地元では「羽床富士(はゆかふじ)」の愛称で親しまれ、正式には 堤山(つつみやま) と呼ばれています。
この山の名にある「堤(つつみ)」という字には、水をせき止める土手の意味があります。実はその名の通り、この堤山のふもとにはかつて大きな池が広がっていたのです。

幻の大池「渡池」
その池の名は 渡池(わたりいけ)。
JR羽床駅付近から国道32号を跨ぎ、堤山と向かいの快天山との間いっぱいを満たしていた、まさに巨大な池でした。

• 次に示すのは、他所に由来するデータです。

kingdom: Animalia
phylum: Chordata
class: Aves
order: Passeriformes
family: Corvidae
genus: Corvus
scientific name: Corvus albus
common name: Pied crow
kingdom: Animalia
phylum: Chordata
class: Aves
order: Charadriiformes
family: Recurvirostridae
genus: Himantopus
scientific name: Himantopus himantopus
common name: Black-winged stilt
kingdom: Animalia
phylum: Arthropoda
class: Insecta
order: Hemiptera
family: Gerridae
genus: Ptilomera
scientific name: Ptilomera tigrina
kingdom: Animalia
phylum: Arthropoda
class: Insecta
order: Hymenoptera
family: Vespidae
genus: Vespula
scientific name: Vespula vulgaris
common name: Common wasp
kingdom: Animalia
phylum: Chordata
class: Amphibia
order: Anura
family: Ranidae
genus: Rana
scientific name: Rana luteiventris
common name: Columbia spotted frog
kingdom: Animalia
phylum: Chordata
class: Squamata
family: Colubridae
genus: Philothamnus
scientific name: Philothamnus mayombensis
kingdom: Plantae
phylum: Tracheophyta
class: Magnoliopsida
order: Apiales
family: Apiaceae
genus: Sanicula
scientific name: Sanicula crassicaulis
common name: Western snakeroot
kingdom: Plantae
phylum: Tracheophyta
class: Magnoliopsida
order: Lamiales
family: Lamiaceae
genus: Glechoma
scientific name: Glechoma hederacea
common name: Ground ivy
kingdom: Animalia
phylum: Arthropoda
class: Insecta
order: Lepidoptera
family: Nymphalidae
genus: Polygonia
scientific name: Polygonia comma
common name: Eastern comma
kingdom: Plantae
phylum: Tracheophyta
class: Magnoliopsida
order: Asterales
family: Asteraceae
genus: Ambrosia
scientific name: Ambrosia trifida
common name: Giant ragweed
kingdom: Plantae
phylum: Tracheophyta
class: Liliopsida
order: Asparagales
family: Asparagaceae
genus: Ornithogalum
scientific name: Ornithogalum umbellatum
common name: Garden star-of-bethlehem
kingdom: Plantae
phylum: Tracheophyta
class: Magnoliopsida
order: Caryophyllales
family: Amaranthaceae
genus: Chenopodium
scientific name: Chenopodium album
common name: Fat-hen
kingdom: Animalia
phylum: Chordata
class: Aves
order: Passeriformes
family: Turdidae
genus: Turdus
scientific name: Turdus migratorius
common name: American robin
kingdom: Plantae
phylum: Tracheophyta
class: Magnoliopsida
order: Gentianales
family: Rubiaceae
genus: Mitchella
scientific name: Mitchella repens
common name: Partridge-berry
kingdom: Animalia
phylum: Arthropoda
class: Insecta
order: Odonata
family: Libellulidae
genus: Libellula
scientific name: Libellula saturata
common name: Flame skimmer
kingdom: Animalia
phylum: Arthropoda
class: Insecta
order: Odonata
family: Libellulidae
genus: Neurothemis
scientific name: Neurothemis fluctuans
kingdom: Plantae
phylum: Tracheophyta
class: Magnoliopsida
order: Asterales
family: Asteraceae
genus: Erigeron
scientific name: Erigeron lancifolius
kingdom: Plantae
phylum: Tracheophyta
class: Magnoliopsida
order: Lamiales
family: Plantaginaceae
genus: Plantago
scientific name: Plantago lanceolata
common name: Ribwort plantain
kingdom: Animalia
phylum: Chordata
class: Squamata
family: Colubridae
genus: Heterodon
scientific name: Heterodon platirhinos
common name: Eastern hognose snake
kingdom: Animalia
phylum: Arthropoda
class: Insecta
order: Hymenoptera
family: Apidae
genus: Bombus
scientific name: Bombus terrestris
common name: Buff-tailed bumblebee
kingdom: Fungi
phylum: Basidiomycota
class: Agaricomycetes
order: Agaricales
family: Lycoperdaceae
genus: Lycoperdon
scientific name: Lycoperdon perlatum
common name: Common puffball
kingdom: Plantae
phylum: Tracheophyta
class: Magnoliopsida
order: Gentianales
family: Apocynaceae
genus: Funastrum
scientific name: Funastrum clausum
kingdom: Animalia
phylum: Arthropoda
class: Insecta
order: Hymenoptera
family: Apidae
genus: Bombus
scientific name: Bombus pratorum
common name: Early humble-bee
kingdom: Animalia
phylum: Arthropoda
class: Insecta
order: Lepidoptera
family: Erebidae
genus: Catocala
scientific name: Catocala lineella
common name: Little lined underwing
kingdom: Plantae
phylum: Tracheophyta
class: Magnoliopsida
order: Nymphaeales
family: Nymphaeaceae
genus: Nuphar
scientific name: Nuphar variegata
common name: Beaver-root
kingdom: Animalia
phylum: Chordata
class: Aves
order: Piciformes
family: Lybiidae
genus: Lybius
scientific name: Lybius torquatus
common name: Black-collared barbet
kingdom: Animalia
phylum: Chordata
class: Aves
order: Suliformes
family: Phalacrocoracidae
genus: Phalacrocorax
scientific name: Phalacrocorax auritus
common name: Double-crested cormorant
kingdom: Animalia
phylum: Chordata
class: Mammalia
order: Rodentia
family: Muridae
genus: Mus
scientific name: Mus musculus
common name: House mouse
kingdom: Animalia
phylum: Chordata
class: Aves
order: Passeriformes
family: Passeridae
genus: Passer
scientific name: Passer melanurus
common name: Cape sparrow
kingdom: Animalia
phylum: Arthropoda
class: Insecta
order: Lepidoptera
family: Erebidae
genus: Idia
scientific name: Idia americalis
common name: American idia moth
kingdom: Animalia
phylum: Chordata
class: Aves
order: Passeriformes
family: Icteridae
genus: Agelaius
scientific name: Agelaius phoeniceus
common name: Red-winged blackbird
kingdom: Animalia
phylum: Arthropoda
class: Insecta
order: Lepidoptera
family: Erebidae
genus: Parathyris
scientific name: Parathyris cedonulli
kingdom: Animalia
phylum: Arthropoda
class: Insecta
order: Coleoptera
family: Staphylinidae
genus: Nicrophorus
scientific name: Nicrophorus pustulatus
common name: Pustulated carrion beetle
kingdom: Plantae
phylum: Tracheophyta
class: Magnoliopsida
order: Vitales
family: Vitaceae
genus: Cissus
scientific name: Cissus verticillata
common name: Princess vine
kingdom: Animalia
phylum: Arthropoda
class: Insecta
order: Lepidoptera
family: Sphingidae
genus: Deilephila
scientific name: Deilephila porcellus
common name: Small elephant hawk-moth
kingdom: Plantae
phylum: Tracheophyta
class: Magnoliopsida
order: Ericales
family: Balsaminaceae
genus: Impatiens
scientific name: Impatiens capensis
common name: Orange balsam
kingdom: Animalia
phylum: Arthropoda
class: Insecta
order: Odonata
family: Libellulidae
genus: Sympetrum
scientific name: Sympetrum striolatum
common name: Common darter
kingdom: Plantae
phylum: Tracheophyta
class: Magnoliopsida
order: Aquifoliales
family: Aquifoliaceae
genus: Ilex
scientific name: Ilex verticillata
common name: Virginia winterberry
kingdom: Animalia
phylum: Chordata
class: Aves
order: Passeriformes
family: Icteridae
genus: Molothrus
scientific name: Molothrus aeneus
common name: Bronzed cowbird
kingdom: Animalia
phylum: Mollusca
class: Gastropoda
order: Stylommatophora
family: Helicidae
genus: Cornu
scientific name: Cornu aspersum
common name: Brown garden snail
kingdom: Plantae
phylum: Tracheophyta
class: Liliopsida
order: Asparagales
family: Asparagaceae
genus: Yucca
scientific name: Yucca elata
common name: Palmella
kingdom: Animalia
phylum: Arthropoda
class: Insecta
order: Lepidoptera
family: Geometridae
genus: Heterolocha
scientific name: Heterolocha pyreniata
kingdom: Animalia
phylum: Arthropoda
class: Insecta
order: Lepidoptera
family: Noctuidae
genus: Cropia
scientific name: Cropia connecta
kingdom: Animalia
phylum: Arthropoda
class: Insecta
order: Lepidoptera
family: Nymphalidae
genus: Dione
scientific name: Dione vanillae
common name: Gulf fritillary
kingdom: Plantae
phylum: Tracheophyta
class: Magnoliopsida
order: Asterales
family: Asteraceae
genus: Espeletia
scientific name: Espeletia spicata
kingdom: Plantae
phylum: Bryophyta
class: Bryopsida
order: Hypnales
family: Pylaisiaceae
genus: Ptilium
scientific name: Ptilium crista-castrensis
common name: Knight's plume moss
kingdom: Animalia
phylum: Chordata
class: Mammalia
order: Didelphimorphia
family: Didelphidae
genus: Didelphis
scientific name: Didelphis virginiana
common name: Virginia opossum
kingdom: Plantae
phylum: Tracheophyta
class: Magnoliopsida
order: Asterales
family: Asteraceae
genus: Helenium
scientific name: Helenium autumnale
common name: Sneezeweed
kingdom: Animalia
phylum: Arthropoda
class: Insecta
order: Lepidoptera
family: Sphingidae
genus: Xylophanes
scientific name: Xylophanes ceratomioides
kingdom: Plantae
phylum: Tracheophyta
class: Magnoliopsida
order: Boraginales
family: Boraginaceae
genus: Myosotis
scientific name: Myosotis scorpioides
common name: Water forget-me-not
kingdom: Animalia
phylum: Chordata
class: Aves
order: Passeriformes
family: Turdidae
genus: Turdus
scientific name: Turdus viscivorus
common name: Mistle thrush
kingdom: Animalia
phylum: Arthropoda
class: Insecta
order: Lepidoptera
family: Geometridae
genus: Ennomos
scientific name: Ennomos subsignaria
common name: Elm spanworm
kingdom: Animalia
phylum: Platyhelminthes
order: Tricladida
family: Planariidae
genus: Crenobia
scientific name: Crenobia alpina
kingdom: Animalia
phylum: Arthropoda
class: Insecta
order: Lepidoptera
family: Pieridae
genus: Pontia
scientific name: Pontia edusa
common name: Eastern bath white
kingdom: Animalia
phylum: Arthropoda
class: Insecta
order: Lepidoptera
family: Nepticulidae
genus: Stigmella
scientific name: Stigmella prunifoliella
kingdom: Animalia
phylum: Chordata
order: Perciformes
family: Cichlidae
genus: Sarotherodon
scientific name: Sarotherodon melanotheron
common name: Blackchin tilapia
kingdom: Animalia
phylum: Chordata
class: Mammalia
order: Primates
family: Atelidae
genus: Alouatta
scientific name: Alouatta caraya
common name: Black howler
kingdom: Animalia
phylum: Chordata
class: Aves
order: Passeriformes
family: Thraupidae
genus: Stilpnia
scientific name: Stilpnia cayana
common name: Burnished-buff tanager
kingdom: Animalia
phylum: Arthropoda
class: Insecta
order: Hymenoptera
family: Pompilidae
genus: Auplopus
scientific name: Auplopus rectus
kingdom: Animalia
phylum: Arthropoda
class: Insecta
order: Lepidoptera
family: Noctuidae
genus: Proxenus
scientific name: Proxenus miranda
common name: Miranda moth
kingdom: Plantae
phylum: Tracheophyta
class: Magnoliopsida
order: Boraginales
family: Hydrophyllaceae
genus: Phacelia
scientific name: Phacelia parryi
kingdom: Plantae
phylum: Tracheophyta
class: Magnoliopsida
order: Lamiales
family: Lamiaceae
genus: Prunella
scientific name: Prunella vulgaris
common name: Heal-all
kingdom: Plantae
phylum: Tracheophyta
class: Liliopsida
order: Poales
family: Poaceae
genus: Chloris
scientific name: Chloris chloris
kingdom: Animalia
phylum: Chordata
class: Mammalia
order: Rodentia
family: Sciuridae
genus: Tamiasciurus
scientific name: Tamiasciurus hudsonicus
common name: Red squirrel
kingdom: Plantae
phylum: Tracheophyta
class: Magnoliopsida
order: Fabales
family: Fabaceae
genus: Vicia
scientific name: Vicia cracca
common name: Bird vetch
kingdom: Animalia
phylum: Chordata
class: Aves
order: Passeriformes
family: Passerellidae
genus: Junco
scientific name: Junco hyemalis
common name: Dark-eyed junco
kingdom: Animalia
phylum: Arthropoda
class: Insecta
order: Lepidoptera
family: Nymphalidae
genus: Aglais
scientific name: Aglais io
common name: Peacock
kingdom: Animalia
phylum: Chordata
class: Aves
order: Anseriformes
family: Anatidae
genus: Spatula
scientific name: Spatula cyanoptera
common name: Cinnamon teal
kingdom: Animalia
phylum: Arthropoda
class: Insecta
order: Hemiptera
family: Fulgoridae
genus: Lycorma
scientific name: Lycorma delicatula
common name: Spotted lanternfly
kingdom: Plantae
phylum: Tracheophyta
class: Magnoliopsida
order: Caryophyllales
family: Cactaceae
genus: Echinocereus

今では一面の平野と田んぼが広がり、電車や車が往来する静かな田園風景となっています。けれど、ほんの数百年前までここは水をたたえる大池だったと考えると、想像がふくらみます。
綾川の流れが生んだ池
現在の綾川は、滝宮天満宮のあたりで大きく西へと曲がり、坂出方面へと流れています。
しかし古くは直進して、この渡池へと流れ込んでいました。
中世の頃、この綾川をせき止めることで、渡池は生まれたといわれています。人工的に造られた大池であり、自然の恵みを最大限に活かそうとした先人たちの知恵がここにありました。
池の役割と暮らし
大池である渡池は、農業用水としての役割を担っていたと考えられます。
水を安定して確保できることは、平野に暮らす人々にとって命綱。米づくりを中心とした生活には欠かせない存在だったはずです。
また、池は時に漁場や生活用水の場にもなり、人々の暮らしと密接に結びついていました。地元の古い記録や語りの中にも「渡池」の名は残り、その大きさと存在感を物語っています。
消えた渡池と今に残るもの
しかし、時代は移り変わり、近代に入ると干拓や土地改良が進められました。渡池もその流れの中で姿を消し、肥沃な農地へと生まれ変わります。
今では完全に池の姿は失われ、地図を見ても渡池の痕跡はありません。

ただし周辺を歩いてみると、いまも一部に大きな「堤」の跡が確認できます。これこそが、かつてここに広大な池が存在した証拠。堤山の名もまた、その歴史を静かに物語っています。
幻を想像する楽しみ
もし渡池が現在も残っていたなら、羽床富士を水面に映す「逆さ富士」のような絶景が見られたことでしょう。
朝焼けや夕暮れの水面に山が映り込む姿は、観光地としても注目されたに違いありません。

いまは田園地帯となり、電車や車が行き交う風景に変わりましたが、心の中で池を重ね合わせてみると、失われた風景がよみがえるようです。
渡池が残したもの
渡池は幻の池となりましたが、その名残は地名や山の名、そして人々の語りに生きています。
「ここにかつて大きな池があった」――それを知って眺めるだけでも、何気ない讃岐の田園風景がぐっと豊かに感じられます。
何もない平野の景色も、目を凝らせば大きな物語を秘めている。渡池は、そんなことを教えてくれる幻の池なのです。